From my school desk, I raised my hand so I could take my turn to talk. “It did happen. My Aunt Astrid is in the hospital now because of it. You said the Order did this.”

Blake shook his head and looked around. “Does anybody else know the correct answer? The Maid of the Mist.”

Aunt Astrid, in the seat beside me, wasn’t raising her hand. She looked right at me and said, “I’m waking up.”
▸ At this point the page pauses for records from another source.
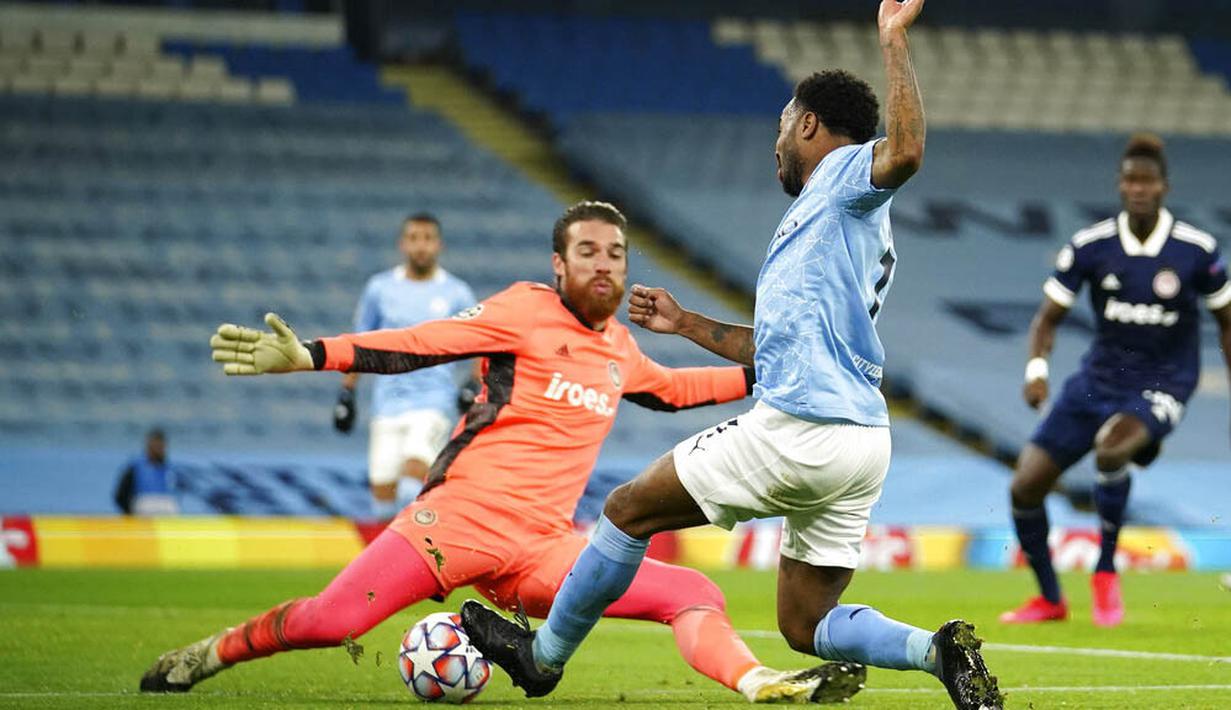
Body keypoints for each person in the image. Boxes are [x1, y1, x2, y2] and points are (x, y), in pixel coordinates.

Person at [458, 3, 1004, 710]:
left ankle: (542, 657)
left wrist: (892, 42)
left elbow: (903, 153)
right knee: (803, 625)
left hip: (802, 430)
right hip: (861, 442)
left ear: (808, 123)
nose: (775, 139)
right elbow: (774, 347)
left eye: (782, 123)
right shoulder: (829, 221)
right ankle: (935, 651)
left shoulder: (840, 176)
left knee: (626, 510)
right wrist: (687, 324)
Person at [140, 201, 868, 704]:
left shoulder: (616, 346)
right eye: (587, 253)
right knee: (330, 623)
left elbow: (673, 389)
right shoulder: (523, 308)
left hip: (543, 548)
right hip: (455, 523)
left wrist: (771, 371)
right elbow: (422, 344)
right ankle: (209, 654)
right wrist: (314, 355)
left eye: (615, 254)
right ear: (558, 265)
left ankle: (756, 682)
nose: (605, 267)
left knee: (693, 594)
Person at [1000, 133, 1231, 627]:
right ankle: (1050, 599)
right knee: (1024, 487)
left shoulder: (1196, 250)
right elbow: (1047, 319)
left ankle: (1106, 572)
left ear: (1164, 187)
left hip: (1165, 379)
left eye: (1147, 181)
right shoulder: (1091, 246)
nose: (1138, 189)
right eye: (1130, 180)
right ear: (1120, 185)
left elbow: (1227, 321)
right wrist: (1037, 370)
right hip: (1098, 379)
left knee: (1110, 450)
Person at [334, 213, 480, 520]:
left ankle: (421, 560)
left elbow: (481, 343)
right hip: (387, 405)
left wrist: (472, 384)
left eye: (427, 239)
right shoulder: (380, 289)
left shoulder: (456, 292)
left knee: (409, 489)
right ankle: (394, 567)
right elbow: (359, 342)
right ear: (403, 244)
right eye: (414, 238)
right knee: (383, 509)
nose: (421, 246)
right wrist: (347, 393)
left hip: (433, 403)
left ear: (438, 245)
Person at [113, 429, 177, 516]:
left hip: (167, 510)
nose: (158, 449)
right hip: (143, 507)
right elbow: (120, 496)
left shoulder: (171, 469)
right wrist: (129, 515)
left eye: (161, 446)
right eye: (155, 445)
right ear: (148, 446)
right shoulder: (135, 467)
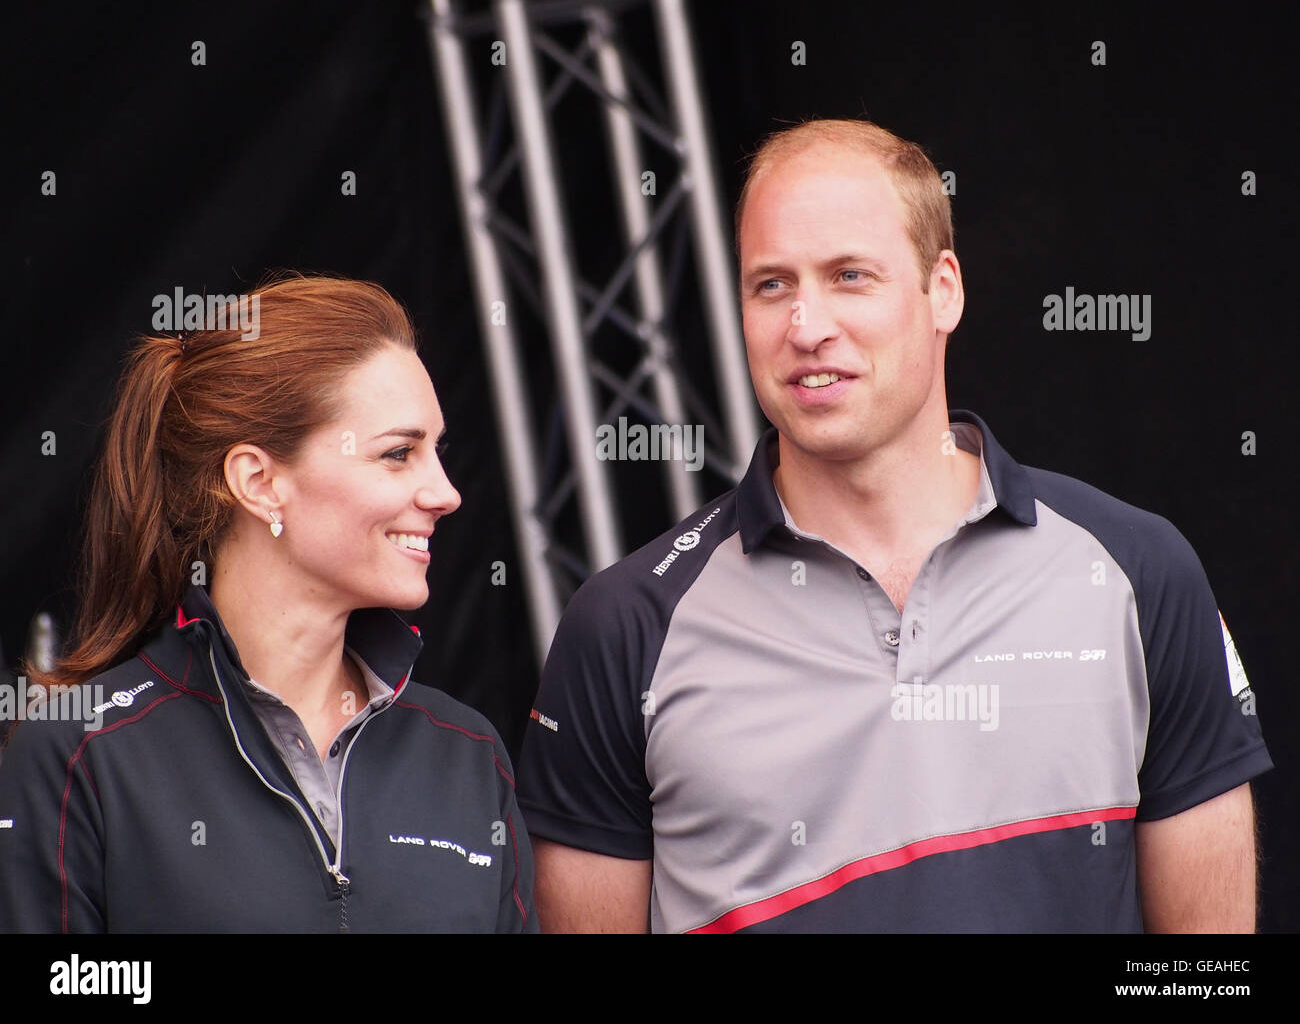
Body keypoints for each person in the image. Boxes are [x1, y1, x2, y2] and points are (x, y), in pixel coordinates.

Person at [515, 119, 1272, 933]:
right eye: (771, 284)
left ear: (943, 288)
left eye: (849, 275)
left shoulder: (1135, 570)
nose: (806, 326)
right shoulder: (625, 627)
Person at [0, 274, 536, 933]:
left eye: (437, 451)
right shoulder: (83, 754)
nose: (446, 492)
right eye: (398, 453)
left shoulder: (466, 753)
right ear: (259, 481)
“What?” I asked, confused and hopeful.

As if repeating herself even though she was not, Aunt Astrid said, “Sometimes, the future that I see is fixed.”

“I refuse to believe that,” declared a voice from my other side. I turned to see Darla Castellan as she’d appeared in high school. More quietly, she suggested, “Senior moment yesterday, maybe?” Darla swung her arm as if to strike me, holding a shoe with a strangely shaped heel—a kitten heel, they call it. I ducked, and the shoe flew past me.

“Aunt Astrid!” I shouted. I should have taken that hit. If only I hadn’t been somewhere else…

But where Aunt Astrid had been sitting, Ted Lanier sat, pressing star-shaped cookie cutters into a piece of rolled-out dough.

Bea took the seat on his other side. She gloomily added, “We’re at stake. As witches have a historical tendency to be. Ha. Ha. Ha.”

At her final “ha,” Ted burst into flames. In an instant, the friendly face I’d known in life became the charred remains I’d caught sight of.

At that, I stood up. “I’m done with this.” I turned to leave and entered a ballroom instead of a classroom. Everything was made of glossy marble. Walking was difficult in the ball gown I was wearing.

Min Park stood in the middle of the room, looking perfect in a white tuxedo. “Do you dance?” he asked, extending his hand toward me.

Music filled the room—but it wasn’t music. It sounded like several people intoning the same thing at the same time in a language so old that nobody should speak it anymore.

“I don’t know what this dance is called,” I told Min.

He put one hand on my waist and held one of my hands with the other. “Trial by water,” Min answered. “One, two, three. One, two, three. Repeating history.”

“No.” I laughed as we danced. “I’m pretty sure that this is called a…”
Waltz
was the word, but I forgot it in the dream. “A waterfall?” I looked down at our feet to make sure I wasn’t stepping on his and he wasn’t stepping on mine.

Our foot maneuvers looked strange. He seemed to be stepping where I had just stepped. It didn’t make sense. His shoes were nice, though.

I looked up to see that my dance partner was Blake, not Min.

“We were all under orders,” he said to me. “Dress code. Bloodline legacy. What to say, how to think—it’s a cult that takes over your life.”

I didn’t know what to say to that, so I asked him, “What’s this dance called again?”

Blake stepped back and moved my hand in a circle, signaling me to spin around. I did so, and Reuben Connors in his fireman gear pulled me to his chest and answered, “Trial by fire.”

I shouted in surprise and struggled to push him away.

I woke up struggling against the quilt.